Court of Criminal Appeals of Tennessee, Jackson

August 27, 2014

ROBERT LEWIS WEBB
v.
STATE OF TENNESSEE

Assigned on Briefs April 1, 2014

Appeal from the Criminal Court for Shelby County No. 03-07591 James C. Beasley, Jr., Judge

Lance Randall Chism, Memphis, Tennessee, for the appellant, Robert Lewis Webb.

Robert E. Cooper, Jr., Attorney General and Reporter; Rachel E. Willis, Senior Counsel; Amy P. Weirich, District Attorney General; and Alana Dwyer, Assistant District Attorney General, for the appellee, State of Tennessee.

Jerry L. Smith, J., delivered the opinion of the court, in which Norma McGee Ogle and D. Kelly Thomas, Jr., JJ., joined.

OPINION

JERRY L. SMITH, JUDGE

Factual Background

On November 4, 2003, Petitioner was indicted by the Shelby County Grand Jury for first-degree premeditated murder, first-degree felony murder, aggravated rape, aggravated burglary, and aggravated robbery. On November 30, 2005, Petitioner agreed to plead guilty to felony murder, aggravated rape, aggravated burglary, and aggravated robbery. Pursuant to the negotiated plea agreement, Petitioner was sentenced to an effective life sentence without the possibility of parole.

On November 14, 2011, Petitioner filed a pro se petition for post-conviction relief alleging that his guilty plea was involuntary, that his confession was coerced, that his trial counsel was ineffective, and that he possessed newly discovered evidence. On November 22, 2011, counsel was appointed to represent Petitioner. Counsel filed an amended petition for post-conviction relief, claiming that the ruling in Coleman v. State, 341 S.W.3d 221 (Tenn. 2011), constituted a new rule of constitutional law that should be applied retroactively to Petitioner's case.[1] The State responded that the decision in Coleman did not establish a new rule of law that would entitle Petitioner to toll the statute of limitations. The State also asserted that Coleman only applied to death penalty cases.

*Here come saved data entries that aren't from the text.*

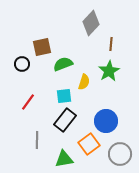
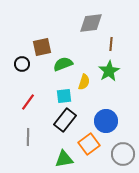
gray diamond: rotated 40 degrees clockwise
gray line: moved 9 px left, 3 px up
gray circle: moved 3 px right
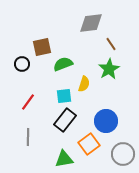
brown line: rotated 40 degrees counterclockwise
green star: moved 2 px up
yellow semicircle: moved 2 px down
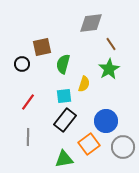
green semicircle: rotated 54 degrees counterclockwise
gray circle: moved 7 px up
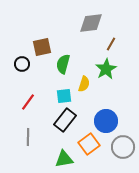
brown line: rotated 64 degrees clockwise
green star: moved 3 px left
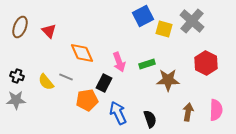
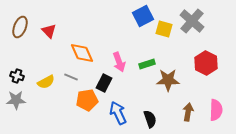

On March 8, 2013, Petitioner filed an additional pleading in response to the State's motion to dismiss, asserting that the post-conviction statute of limitations should be tolled because he was mentally incompetent during the time that the petition should have been filed. Petitioner supported these claims with numerous affidavits and documents from medical professionals showing that Petitioner was borderline intellectually functioning, had paranoid schizophrenia, was unable to read and write, and had an overall lack of understanding of the law and the legal system.

On April 5, 2013, Petitioner filed a "Notice of Supplemental Authority, " arguing that Whitehead v. State, 402 S.W.3d 615 (Tenn. 2013), should be applied to his case to toll the statute of limitations.[2] Specifically, Petitioner alleged that trial counsel improperly advised him that he "may be able to get back into court because there may be a change in the law" and failed to advise him about his right to seek post-conviction relief.

On April 19, 2013, the post-conviction court dismissed the petition without an evidentiary hearing. The post-conviction court ruled that Coleman did not establish a new rule of constitutional law and was not applicable to Petitioner's case because it "only addressed issues of intellectual disability that arise in the penalty phase of a death penalty case." Additionally, the court held Petitioner's "obvious" mental health disabilities did not render him incompetent for due process purposes. Finally, the post-conviction court ruled that Petitioner was not entitled to due process tolling pursuant to Whitehead because "there was a negotiated guilty plea, no false or improper information provided to [P]etitioner by trial counsel and there is nothing to indicate a valid due process violation of his rights." Petitioner timely filed a notice of appeal.